Ohmyohmyohmy. He felt it, too. “So you aren’t this loving and sensual with every woman you date?”

“Not even close.” He searched her eyes and drew his brows together. “Uh-oh. I played my hand too soon, didn’t I?”

She smiled at that. How could he think that she wasn’t falling head over heels for him? She felt like everything she did screamed it. “Not even close to too soon.”

In the next breath, he held her closer, and kissed her. His hazel eyes were filled with emotion mirroring her own intense feelings.

“I’m not falling for you.” She tried to keep a straight face, but when the smile in his eyes faded, she couldn’t play out the ruse. “You’ve swept me away, Jamie, like Vivaldi’s Four Seasons. You start out soft and magical, and then there’s this intensity that takes my breath away and makes my body ignite into flames, and then there’s the softness again. And just when I think we’re as close as we could get, you surprise me with something as simple as a kiss on my temple—which I love by the way.
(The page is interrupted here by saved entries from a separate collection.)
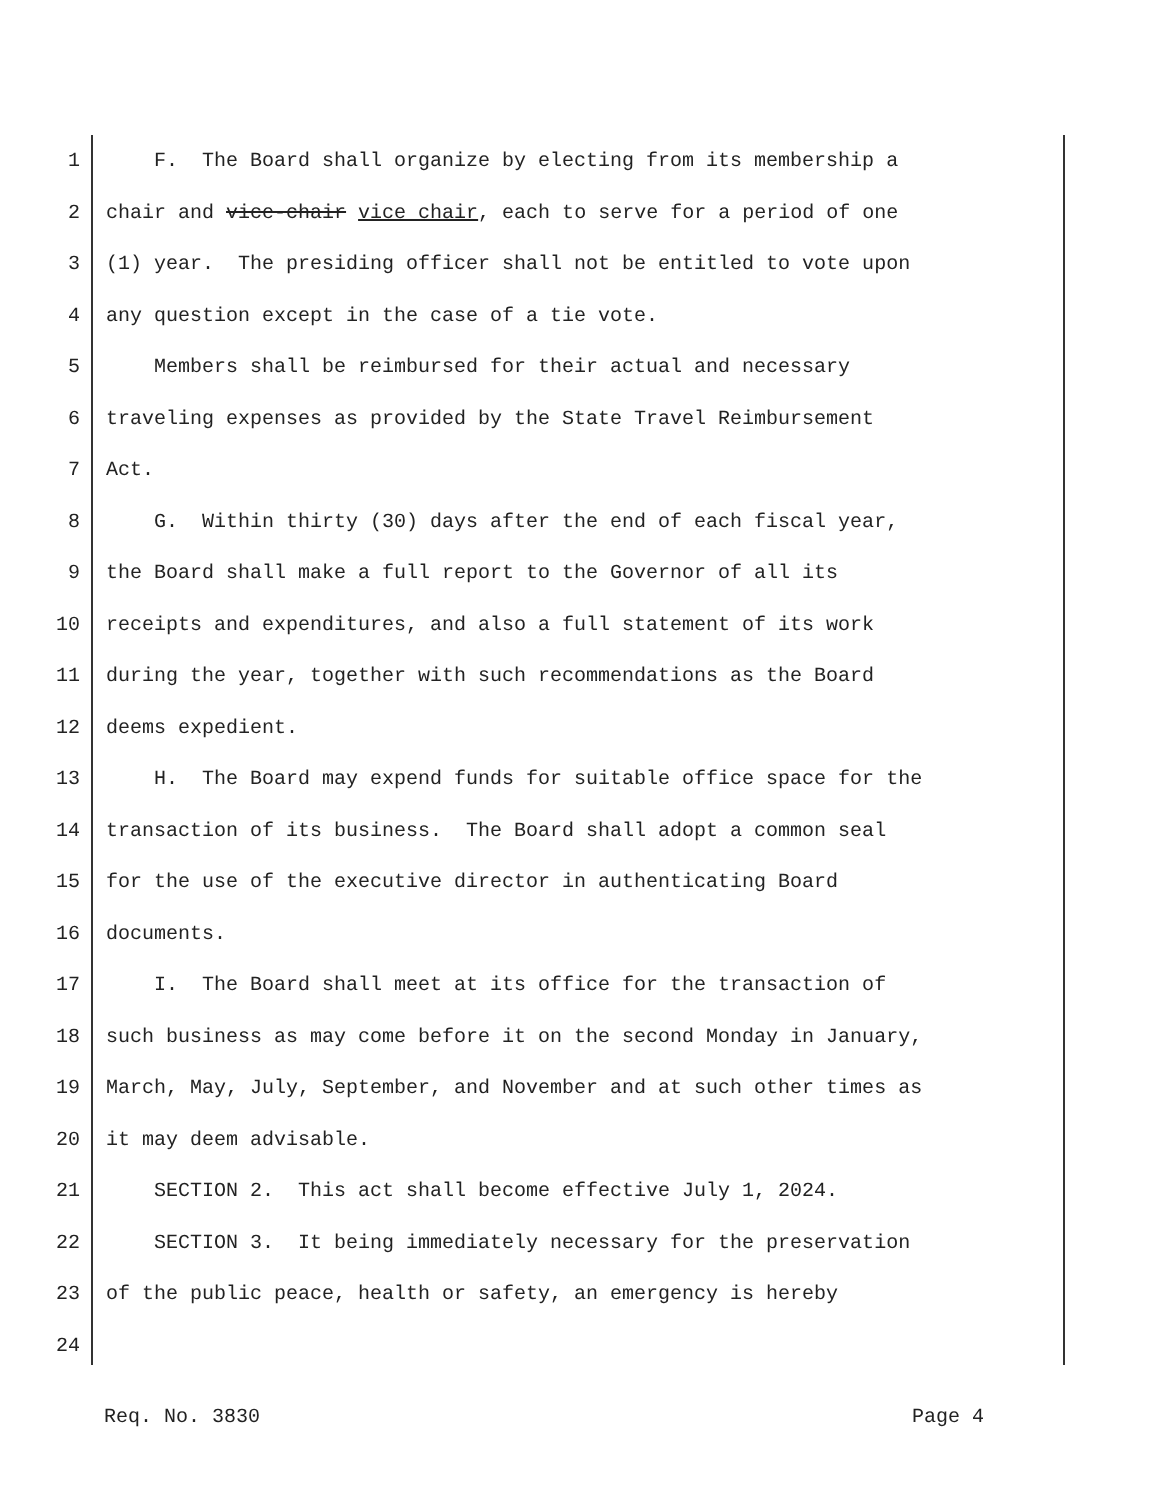1 F. The Board shall organize by electing from its membership a
2 chair and vice-chair vice chair, each to serve for a period of one
3 (1) year. The presiding officer shall not be entitled to vote upon
4 any question except in the case of a tie vote.
5 Members shall be reimbursed for their actual and necessary
6 traveling expenses as provided by the State Travel Reimbursement
7 Act.
8 G. Within thirty (30) days after the end of each fiscal year,
9 the Board shall make a full report to the Governor of all its
10 receipts and expenditures, and also a full statement of its work
11 during the year, together with such recommendations as the Board
12 deems expedient.
13 H. The Board may expend funds for suitable office space for the
14 transaction of its business. The Board shall adopt a common seal
15 for the use of the executive director in authenticating Board
16 documents.
17 I. The Board shall meet at its office for the transaction of
18 such business as may come before it on the second Monday in January,
19 March, May, July, September, and November and at such other times as
20 it may deem advisable.
21 SECTION 2. This act shall become effective July 1, 2024.
22 SECTION 3. It being immediately necessary for the preservation
23 of the public peace, health or safety, an emergency is hereby
24
Req. No. 3830 Page 4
And…” She realized she was going on and on, and he was smiling at her like she was all he ever needed.

“I don’t mean to ramble, but I’m so comfortable with you, like we’ve been together forever, and there’s still so much we don’t know about each other. And that should scare me silly, but it doesn’t.” She breathed deeply.

“Because you have nothing to fear when you’re with me, Jess.”

She sensed he was right, but suddenly it wasn’t enough to say she was comfortable with him, because what she felt was so much bigger than comfortable.

“Did you know that without rosin, the bow slides across the cello strings and makes a faint whispery sound, or no sound at all? It’s the rosin that provides the friction in order to produce sound when it’s pulled across the strings. Before you, Jamie, I was whispering through life. With you, I’m whole. I’m melodious and tuneful. Pure musicality.” She smiled at him. “You’re my rosin, Jamie.”

“Jessie,” he whispered, and touched his forehead to hers.

He didn’t need to say anything more. She felt his feelings seep through his skin to her very soul, coming together with hers and filling all the lonely, empty spaces she’d always known were there.